Version comparison data
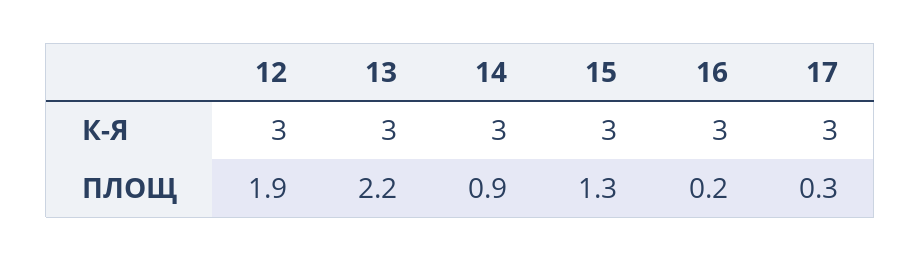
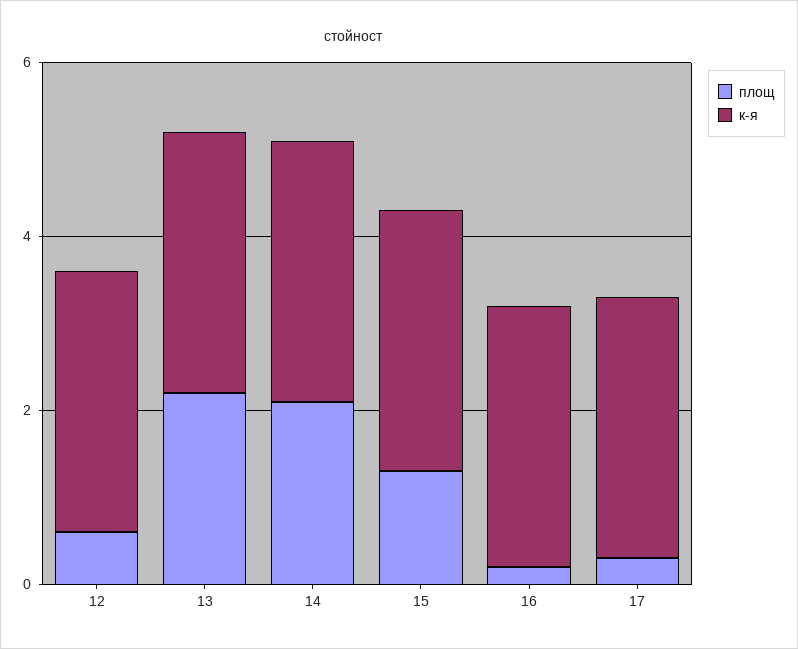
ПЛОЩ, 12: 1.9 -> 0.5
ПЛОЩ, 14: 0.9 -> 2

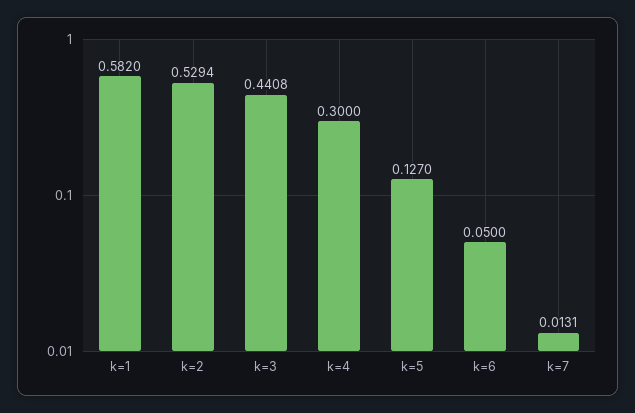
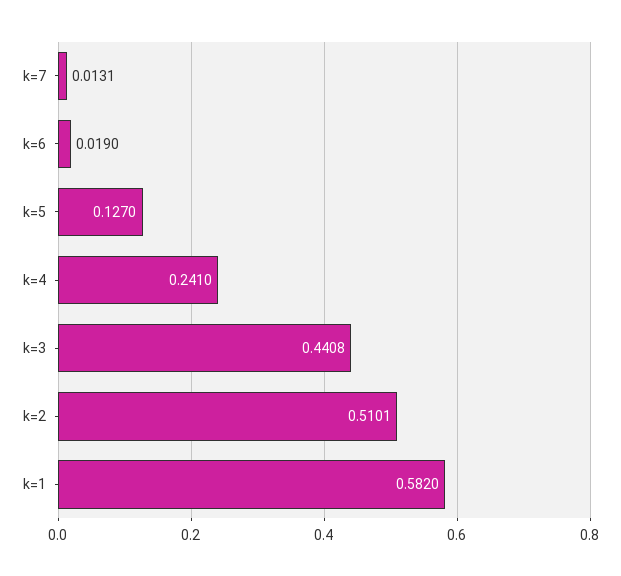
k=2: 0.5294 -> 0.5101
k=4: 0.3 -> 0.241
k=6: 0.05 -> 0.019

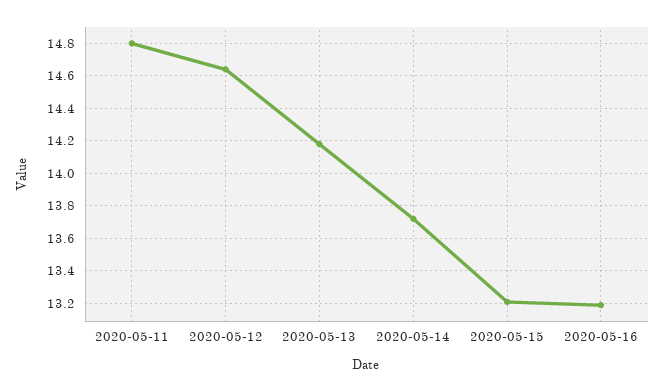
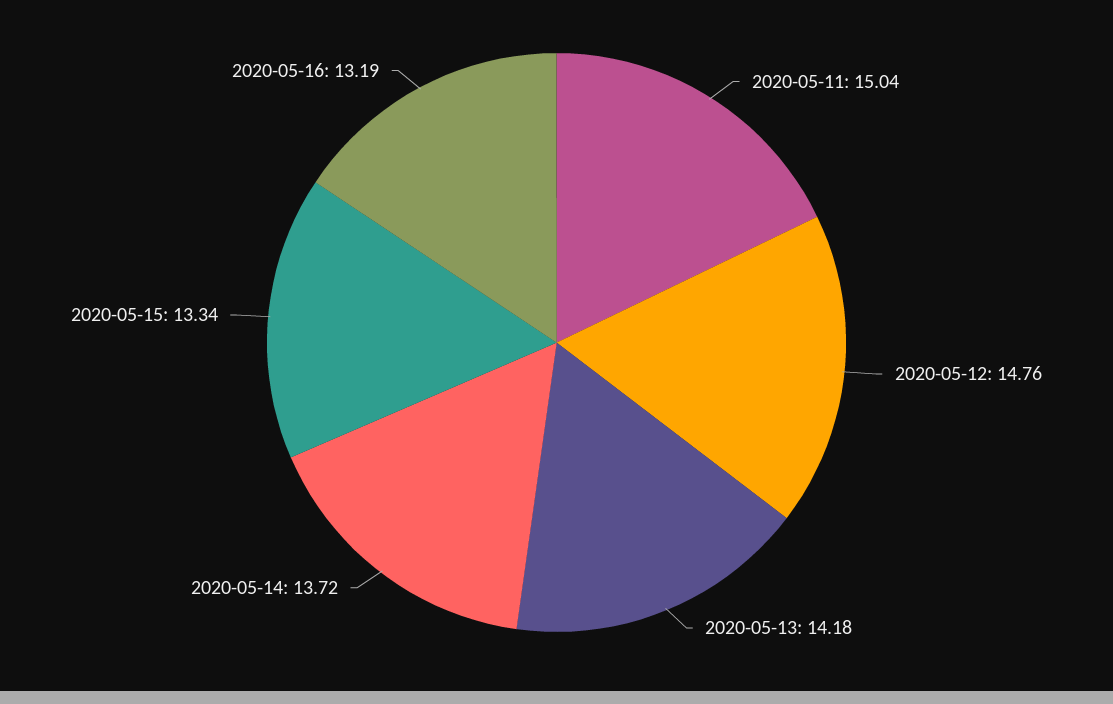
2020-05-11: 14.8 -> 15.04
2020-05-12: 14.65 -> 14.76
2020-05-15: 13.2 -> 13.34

§ Exercise requirements
Starting with the line that holds "k=6: 0.05 -> 0.019", return each line exactly through the final line of the entries above; pictures are not part of the output.

§ The completed task
k=6: 0.05 -> 0.019

2020-05-11: 14.8 -> 15.04
2020-05-12: 14.65 -> 14.76
2020-05-15: 13.2 -> 13.34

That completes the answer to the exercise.